Thursday, August 29, 2024

Snakehead By-Catches

 

    I'm on an unbeaten streak. For the past three years, my biggest largemouth of the year has been a Snakehead by-catch. And so far, this hasn't show any signs at slowing down. For 2022 and 2023, a chartreuse buzzbait that I was slow-rolling a top of some weedy patches for dragons has instead looked too tantalizing for a Larry. So far, 2024 has proven no different. 

    The mission for the day was simple: get my buddy Kyle onto his first snakehead ever. Kyle's no stranger to river fishing; he lives by the Delaware and has spent many summer nights soaking chicken livers and cutbait off the docks for catfish and stripers. However, this was going to be his first time on a proper river snakehead hunt. 

    We arrived at a weed-choked backwater about two hours before sunset. A slight trickle of cool river water still flowed into a small section, but most of the spot was lentic and hydrilla-dressed as slow as the dog-days of summer drag by. I put on a black popping frog and began casting up onto the opposing bank, letting my frog crawl back into the water with a splat, hoping for a snakehead to be up on the shore ready to ambush anything that wakes across its path. A deep gurgle on the opposite shoreline later I set the hook into a brick wall. This fish tries to jump and I put the rod tip down and start reeling as fast as I can, dragging up onto the bank not a snakehead but my biggest largemouth of the year and possibly ever.

Data >>
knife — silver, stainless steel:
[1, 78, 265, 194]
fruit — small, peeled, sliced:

Tasks and exercises >>
a. Decide whether each statement below agrees with the fishing blog post. Answer yes or no for each, and quote the words from the post that decide it.
(i) Kyle lives by the Delaware.
(ii) The two arrived at the backwater about two hours after sunset.
(iii) At the backwater, the narrator fished with a chartreuse buzzbait.
b. Copy the passage of the fishing blog post that starts at "Snakehead By-Catches" and ends at "proven no different.".

Exercise responses >>
a.
(i) Yes: "he lives by the Delaware"
(ii) No: "We arrived at a weed-choked backwater about two hours before sunset."
(iii) No: "I put on a black popping frog"

b.
Snakehead By-Catches

 

    I'm on an unbeaten streak. For the past three years, my biggest largemouth of the year has been a Snakehead by-catch. And so far, this hasn't show any signs at slowing down. For 2022 and 2023, a chartreuse buzzbait that I was slow-rolling a top of some weedy patches for dragons has instead looked too tantalizing for a Larry. So far, 2024 has proven no different.